The Metamorphosis of the Leader

Considering the purest sense of the terms, democracy and capitalism are antagonistic notions. While in democracy the power resides in the people, in capitalism it is held by the capitalists (or by the capitalist mechanisms themselves). Thus, true democracy implies the control of capitalism, while a more pure capitalism means a deficiency in democracy. It is therefore not surprising that the neoliberal capitalist regime that rules throughout the West today is necessarily accompanied by imperfect, empty, fake democracies, if not something prone to totalitarianism.

In addition, capitalism involves a powerful propaganda apparatus, one of their objectives being precisely to build the myth of democracy and bestow
their representatives with an almost sacred character. Thus, neoliberal "democratic" leaders must be sufficiently charismatic and pregnant to appear to be more politicians than actors. For the policy is in reality practiced in the realm of the capital, and the fundamental role of these representatives is to play a theatrical plot. The paradox is that they must look like the old great statesmen, while their attributes must be those of an actor or a public relations professional.

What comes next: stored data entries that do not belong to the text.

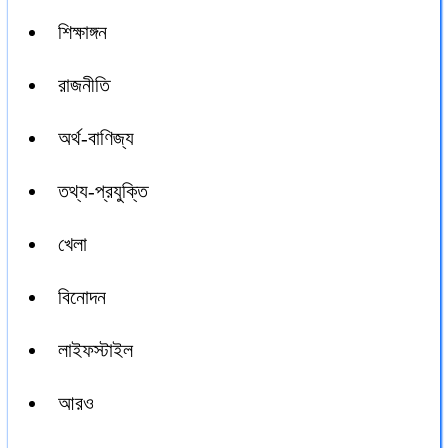
শিক্ষাঙ্গন
রাজনীতি
অর্থ-বাণিজ্য
তথ্য-প্রযুক্তি
খেলা
বিনোদন
লাইফস্টাইল
আরও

It could be even argued that the best leaders of our time would suffer from a certain schizophrenia
-- at least in practice: they must pretend to have conviction, determination, security, courage, political will; but must be unambitious, obedient, submissive, fearful of the true power. The spectra of many statesmen assassinated in the last century precisely by practicing politics, surely must be present in their worst nightmares [aw].